Elles avaient déjà fait sensation l’an dernier sur un programme romantiquissime. Et elles sont revenues cette année au Festival de Quatuors du Lubéron, fortes d’une belle promesse. Le Quatuor Hernani s’est cette fois attelé à trois pièces peu connues du répertoire. Fidèle à l’idée maîtresse d’un festival célébrant cette année sa cinquantième édition, les musiciennes issues de l’Orchestre de l’Opéra de Paris sont remontées dans le temps par blocs de cinquante ans. Du quatorzième quatuor de Chostakovitch, composé peu avant sa mort en 1975, ausingulier et fin-de-siècle Concert d’Ernest Chausson, en passant par Benjamin Britten et ses Trois Divertimenti.
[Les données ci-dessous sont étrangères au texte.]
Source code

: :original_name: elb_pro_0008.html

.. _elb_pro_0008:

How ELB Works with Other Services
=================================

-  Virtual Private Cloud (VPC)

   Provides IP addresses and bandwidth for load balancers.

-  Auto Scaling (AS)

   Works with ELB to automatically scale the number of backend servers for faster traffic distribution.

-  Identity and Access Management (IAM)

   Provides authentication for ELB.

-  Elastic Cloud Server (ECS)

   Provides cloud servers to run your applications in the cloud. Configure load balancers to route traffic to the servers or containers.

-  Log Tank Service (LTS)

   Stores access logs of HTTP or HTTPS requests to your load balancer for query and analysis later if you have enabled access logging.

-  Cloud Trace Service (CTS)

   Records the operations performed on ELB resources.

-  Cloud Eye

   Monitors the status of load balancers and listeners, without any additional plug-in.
Un beau voyage sur lequel les instrumentistes révèlent une complicité étonnante pour un quatuor fondé il y a à peine quatre ans. On a rarement entendu une telle vigueur et une telle finesse de son, doublée d’une entente irréprochable sur des pièces pourtant complexes et mouvantes. Presque aucun regard n’est échangé, et pourtant un sens commun de l’attaque et de la respiration s’impose, comme si quatre voix se fondaient dans un seul corps.
Sublime et grotesque
Le quatuor de Chostakovitch est d’emblée porté avec intensité : œuvre testamentaire où le violoncelle mène la danse, il trouve en l’impressionnante Tatjana Uhde une colonne vertébrale. Dans les Trois Divertimenti de Britten, pièce encore trop rarement jouée, les musiciennes montrent une étonnante maîtrise des contrastes : ironie mordante, moments de légèreté presque grotesques, mais aussi lyrisme tendre. Lise Martel déploie un premier violon souple, ample, qui respire large et donne les impulsions nécessaires. Elle dialogue sans cesse avec le second violon Louise Salmon, d’une précision redoutable. Marion Duchesne, à l’alto, apporte un chant lyrique, une chaleur presque vocale qui enveloppe l’ensemble.
Le Concert pour piano, violon et quatuor à cordes d’Ernest Chausson conclut la soirée. Les Hernani y sont rejoints par le violoniste Julien Dieudegard, – d’une intensité saisissante, son jeu se fondant avec naturel dans la texture – et par Jonas Vitaud, pianiste d’une écoute et d’une sensibilité exemplaires. Ensemble, ils livrent une interprétation incandescente de cette œuvre monumentale, tour à tour fougueuse, méditative, lyrique.
Le public, rassemblé dans l’abbatiale de Silvacane, reste suspendu à ces batailles de la modernité, où réalisme et grotesque côtoyaient le chant le plus pur. Comme un écho au nom choisi par les musiciennes : Hernani, drame de la jeunesse et de l’audace, qui proclame que l’art ne vit que de la tension entre tradition et rupture.
SUZANNE CANESSA
Le concert a été joué le 30 août à l’abbaye de Silvacane, dans le cadre du Festival de Quatuors de Luberon.